Thanks for any help.
Rogério.

mlauber71 · September 7, 2023, 5:49am

@rogerius1st I would see two options. Using loops or a local SQL database which would mean to load the that there first

rogerius1st · September 7, 2023, 6:46pm

Thank you, once again, dear Markus, for your tremendous generosity of all your knowledge.
But unfortunately (once again) I feel as if I were with a rope around my neck. I must conclude this research by the end of this month. Thus, I do not have enough time to acquire this additional competence (of dealing with Databases and Structured Query Language (SQL)).
In the meanwhile, I had already adopted another loop [ using the nodes: ‘List Files / Folders’ → "Table Row To Variable Loop Start’ → ‘Java Edit Variable’ → ‘CSV Reader’ → ‘Variable To Table Column’ → [plus a series of other nodes to implement sequential transformations on the data] → ‘Loop End’. Of course, considering this sequence has the additional cost of writing and exporting (to my local system) my intermediate files, and then importing them all again into my workflow, I had to pay for the undesired burden of this process with the higher associated computational costs.
What I expected would be a node (or metanode, or component) inside Knime, which could exert this function of joining several intermediate tables (generated along a workflow).
But once again, thank you for all your inestimable efforts.
I wish you all the best.
Bye.
Rogério.

mlauber71 · September 7, 2023, 7:36pm

@rogerius1st from my experience it sometimes can help to define a clear case and provide maybe sample data with the (let’s call them) rules and restrictions that you will face. Based on that it it might be possible to plan and build a workflow that could accomplish a merging of several files/data (?).

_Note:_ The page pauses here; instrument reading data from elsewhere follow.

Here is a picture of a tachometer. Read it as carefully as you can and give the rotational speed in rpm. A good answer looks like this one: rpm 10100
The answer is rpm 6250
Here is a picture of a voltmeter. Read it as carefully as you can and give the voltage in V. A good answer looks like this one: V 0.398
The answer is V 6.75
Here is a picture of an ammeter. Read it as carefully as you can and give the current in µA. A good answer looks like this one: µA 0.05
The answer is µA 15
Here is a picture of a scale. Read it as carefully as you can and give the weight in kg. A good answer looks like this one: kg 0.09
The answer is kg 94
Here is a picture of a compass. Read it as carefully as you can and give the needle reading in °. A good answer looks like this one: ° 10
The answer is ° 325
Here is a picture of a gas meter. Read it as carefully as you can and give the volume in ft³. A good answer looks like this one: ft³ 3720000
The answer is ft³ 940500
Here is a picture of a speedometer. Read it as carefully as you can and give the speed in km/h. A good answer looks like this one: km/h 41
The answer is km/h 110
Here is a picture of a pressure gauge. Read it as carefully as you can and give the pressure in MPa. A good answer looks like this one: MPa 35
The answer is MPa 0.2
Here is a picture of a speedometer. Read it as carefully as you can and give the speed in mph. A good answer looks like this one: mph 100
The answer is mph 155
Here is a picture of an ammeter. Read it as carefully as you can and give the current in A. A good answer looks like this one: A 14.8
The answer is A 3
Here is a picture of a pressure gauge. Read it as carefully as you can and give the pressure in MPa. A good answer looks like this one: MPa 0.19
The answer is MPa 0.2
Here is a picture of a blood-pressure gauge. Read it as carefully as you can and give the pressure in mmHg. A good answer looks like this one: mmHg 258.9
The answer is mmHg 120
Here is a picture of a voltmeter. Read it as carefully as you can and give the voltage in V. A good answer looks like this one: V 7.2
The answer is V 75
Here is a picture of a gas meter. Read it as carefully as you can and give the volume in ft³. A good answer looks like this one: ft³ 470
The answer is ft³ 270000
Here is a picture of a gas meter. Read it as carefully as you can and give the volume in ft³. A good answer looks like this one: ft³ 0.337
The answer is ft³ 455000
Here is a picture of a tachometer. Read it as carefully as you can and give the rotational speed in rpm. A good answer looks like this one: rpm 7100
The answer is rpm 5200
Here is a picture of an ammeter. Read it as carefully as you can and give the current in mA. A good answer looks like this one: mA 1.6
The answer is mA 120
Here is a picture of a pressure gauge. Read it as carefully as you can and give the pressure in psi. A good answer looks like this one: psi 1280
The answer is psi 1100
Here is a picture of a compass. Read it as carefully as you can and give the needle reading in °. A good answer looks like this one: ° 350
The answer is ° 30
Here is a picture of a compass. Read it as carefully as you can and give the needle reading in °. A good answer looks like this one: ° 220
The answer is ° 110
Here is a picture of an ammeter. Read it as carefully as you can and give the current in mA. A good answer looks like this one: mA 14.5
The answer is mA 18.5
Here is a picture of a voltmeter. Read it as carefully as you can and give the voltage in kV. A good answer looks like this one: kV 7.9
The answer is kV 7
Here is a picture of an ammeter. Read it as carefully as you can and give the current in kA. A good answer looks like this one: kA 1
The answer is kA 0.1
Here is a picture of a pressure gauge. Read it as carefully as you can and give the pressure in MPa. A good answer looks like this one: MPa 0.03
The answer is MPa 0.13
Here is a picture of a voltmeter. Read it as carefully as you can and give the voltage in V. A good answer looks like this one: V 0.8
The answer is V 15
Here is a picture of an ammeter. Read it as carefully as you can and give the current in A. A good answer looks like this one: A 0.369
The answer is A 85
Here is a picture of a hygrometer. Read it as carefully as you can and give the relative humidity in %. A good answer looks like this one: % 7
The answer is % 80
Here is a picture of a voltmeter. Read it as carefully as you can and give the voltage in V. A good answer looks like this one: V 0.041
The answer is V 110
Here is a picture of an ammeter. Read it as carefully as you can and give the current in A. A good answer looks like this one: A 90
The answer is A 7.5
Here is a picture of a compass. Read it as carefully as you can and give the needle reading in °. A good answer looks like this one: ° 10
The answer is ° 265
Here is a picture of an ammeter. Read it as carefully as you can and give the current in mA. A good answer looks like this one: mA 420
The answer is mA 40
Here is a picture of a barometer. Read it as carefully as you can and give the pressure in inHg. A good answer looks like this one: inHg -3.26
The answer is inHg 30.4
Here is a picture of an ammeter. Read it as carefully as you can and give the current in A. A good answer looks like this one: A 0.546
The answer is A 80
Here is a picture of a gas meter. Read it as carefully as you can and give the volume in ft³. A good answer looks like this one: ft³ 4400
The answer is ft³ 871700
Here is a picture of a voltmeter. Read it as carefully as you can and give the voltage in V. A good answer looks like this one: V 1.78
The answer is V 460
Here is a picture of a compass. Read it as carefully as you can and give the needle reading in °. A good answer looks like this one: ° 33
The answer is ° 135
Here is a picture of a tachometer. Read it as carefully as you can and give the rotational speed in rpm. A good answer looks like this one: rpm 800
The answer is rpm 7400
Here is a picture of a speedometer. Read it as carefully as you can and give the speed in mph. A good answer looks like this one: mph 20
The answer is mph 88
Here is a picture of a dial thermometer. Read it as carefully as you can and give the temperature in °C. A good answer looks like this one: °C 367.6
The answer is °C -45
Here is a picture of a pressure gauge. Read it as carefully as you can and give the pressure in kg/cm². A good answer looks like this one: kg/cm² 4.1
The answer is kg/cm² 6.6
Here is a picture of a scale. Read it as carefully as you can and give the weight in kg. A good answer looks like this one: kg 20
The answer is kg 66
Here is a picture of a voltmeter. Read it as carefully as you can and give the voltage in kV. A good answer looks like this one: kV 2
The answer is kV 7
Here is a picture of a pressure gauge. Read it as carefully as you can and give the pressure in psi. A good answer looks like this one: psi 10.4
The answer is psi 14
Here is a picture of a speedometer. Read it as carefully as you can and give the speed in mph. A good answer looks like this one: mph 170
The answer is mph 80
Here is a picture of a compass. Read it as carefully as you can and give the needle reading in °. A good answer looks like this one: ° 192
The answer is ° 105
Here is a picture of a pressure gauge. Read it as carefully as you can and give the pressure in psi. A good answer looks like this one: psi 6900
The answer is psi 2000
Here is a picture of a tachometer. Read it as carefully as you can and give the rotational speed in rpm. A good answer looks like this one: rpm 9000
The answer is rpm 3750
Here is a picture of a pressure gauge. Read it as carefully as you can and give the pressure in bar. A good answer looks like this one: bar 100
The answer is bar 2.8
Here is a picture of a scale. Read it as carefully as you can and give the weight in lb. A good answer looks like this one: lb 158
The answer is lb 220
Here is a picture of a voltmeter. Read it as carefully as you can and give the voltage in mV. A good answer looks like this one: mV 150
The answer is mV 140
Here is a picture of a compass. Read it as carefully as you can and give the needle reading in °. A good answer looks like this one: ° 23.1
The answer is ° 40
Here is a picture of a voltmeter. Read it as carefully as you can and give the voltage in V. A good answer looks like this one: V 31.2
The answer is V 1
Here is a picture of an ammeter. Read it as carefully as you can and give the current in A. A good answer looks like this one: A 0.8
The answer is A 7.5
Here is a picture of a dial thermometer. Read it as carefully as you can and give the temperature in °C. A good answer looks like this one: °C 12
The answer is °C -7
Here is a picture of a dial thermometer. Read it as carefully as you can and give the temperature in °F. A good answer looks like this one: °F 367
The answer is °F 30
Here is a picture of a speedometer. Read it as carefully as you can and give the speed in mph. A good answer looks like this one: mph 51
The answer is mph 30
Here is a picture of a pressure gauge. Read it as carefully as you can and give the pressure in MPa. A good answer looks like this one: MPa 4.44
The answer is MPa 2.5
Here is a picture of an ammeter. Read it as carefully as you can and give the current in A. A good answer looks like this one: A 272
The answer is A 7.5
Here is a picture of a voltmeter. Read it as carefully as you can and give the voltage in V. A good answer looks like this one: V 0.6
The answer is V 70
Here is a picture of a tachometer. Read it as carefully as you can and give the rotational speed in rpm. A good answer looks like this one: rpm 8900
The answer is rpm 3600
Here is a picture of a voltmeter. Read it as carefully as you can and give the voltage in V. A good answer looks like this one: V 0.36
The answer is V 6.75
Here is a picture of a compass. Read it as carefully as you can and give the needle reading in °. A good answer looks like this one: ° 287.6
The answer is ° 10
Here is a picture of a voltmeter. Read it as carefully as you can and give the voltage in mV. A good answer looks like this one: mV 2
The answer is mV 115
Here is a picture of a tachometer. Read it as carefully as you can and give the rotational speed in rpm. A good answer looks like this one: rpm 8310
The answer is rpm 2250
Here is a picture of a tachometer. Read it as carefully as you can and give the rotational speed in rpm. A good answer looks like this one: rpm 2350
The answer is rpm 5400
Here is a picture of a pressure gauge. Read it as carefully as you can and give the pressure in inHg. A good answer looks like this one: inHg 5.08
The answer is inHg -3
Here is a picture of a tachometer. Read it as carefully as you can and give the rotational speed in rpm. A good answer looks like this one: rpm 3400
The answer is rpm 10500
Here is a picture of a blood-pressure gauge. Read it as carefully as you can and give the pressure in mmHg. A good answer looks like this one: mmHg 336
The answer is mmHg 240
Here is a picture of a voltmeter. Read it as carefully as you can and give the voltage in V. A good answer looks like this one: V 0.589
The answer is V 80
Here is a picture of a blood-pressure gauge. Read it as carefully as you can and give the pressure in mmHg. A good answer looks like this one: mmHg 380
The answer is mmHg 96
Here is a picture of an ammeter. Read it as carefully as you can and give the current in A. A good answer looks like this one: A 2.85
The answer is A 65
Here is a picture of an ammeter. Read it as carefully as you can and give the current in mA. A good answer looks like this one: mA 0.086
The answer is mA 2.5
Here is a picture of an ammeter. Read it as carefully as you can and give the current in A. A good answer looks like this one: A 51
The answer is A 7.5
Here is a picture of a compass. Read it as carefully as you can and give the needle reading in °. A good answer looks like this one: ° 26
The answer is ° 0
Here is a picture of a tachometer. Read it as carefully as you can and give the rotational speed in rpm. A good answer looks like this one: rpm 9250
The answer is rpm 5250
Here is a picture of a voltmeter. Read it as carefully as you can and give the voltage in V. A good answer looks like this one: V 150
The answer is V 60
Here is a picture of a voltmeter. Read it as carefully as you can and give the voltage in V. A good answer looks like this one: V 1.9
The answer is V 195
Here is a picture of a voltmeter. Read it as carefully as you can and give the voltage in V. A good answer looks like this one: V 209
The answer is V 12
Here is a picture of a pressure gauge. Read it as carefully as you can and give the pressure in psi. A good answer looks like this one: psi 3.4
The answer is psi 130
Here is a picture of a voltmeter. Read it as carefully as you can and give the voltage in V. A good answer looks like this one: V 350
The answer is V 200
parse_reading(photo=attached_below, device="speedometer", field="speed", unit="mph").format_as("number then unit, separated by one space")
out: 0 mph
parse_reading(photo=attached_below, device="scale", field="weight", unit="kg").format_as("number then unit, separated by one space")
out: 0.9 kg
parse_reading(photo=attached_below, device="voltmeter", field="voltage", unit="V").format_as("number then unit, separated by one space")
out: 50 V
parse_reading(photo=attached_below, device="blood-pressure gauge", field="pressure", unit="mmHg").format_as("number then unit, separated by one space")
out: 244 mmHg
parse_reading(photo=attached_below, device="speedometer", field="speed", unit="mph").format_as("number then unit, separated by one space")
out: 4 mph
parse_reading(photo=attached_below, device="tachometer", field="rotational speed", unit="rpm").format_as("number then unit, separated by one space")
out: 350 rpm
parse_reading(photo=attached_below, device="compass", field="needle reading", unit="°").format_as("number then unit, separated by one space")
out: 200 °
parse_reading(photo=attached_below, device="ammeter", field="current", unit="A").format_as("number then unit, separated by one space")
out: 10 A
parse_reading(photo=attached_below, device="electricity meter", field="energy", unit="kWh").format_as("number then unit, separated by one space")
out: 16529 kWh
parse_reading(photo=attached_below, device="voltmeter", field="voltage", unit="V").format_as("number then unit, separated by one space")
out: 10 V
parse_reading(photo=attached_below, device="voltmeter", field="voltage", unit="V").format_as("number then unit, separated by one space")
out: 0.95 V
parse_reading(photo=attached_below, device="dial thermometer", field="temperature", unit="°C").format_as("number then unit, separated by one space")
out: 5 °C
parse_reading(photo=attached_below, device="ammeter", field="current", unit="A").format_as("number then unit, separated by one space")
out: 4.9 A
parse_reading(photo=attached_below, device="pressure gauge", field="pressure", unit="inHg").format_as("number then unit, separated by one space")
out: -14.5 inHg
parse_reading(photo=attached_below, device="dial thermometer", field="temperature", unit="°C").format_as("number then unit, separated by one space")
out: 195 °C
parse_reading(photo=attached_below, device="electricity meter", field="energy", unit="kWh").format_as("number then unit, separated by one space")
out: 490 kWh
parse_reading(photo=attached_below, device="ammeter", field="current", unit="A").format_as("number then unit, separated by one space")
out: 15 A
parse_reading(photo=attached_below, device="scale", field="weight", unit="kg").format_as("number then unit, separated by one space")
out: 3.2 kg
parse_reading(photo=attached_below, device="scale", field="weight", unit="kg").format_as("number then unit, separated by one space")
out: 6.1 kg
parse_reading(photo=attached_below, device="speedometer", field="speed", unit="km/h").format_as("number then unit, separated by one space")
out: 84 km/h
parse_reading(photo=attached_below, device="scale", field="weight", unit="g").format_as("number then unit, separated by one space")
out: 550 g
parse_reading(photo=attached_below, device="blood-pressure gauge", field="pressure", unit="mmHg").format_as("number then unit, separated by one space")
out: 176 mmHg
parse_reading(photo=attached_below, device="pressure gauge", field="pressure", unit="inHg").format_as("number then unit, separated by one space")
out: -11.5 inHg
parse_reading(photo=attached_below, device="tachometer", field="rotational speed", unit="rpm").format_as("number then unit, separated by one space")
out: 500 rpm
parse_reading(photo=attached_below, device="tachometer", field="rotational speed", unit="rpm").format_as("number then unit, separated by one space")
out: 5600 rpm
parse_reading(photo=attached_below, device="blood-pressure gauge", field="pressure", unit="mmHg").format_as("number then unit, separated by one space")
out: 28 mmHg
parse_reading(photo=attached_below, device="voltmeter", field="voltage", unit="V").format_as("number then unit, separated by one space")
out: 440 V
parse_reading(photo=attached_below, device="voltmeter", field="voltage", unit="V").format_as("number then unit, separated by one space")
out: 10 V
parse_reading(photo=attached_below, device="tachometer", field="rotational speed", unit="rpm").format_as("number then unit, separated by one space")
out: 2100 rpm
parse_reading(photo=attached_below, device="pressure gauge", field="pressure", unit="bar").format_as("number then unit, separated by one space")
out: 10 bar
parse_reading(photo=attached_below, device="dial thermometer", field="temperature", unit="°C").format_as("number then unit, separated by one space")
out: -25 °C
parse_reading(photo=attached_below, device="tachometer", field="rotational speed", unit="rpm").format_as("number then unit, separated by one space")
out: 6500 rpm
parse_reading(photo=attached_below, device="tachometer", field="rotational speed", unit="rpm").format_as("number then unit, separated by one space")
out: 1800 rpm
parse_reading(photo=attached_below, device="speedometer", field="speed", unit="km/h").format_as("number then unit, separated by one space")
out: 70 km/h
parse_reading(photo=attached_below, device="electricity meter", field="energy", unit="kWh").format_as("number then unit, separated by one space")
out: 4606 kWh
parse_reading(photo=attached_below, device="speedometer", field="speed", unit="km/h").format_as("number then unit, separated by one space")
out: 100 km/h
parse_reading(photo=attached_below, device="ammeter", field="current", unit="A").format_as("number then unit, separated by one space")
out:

The files might be in a folder and have the same ID. You could set up a reference table that would state which ID would have to be joined with which other one and so on.

The question will also be how many such files and loops are to be expected. If there is a dozen it might work like this. If you have hundreds or thousands one might have to store intermediate results.

Concerning time and workload of the system I would say: this is what machines and software are made for: so you can let them do the work.

Another observation: often a more simple construct is best and then just letzt KNIME run a few minutes longer.

So would it be possible to build up your case with 3-5 dummy files (CSV) with relevant IDs to demonstrate what you want to do.

system · December 6, 2023, 7:36pm

This topic was automatically closed 90 days after the last reply. New replies are no longer allowed.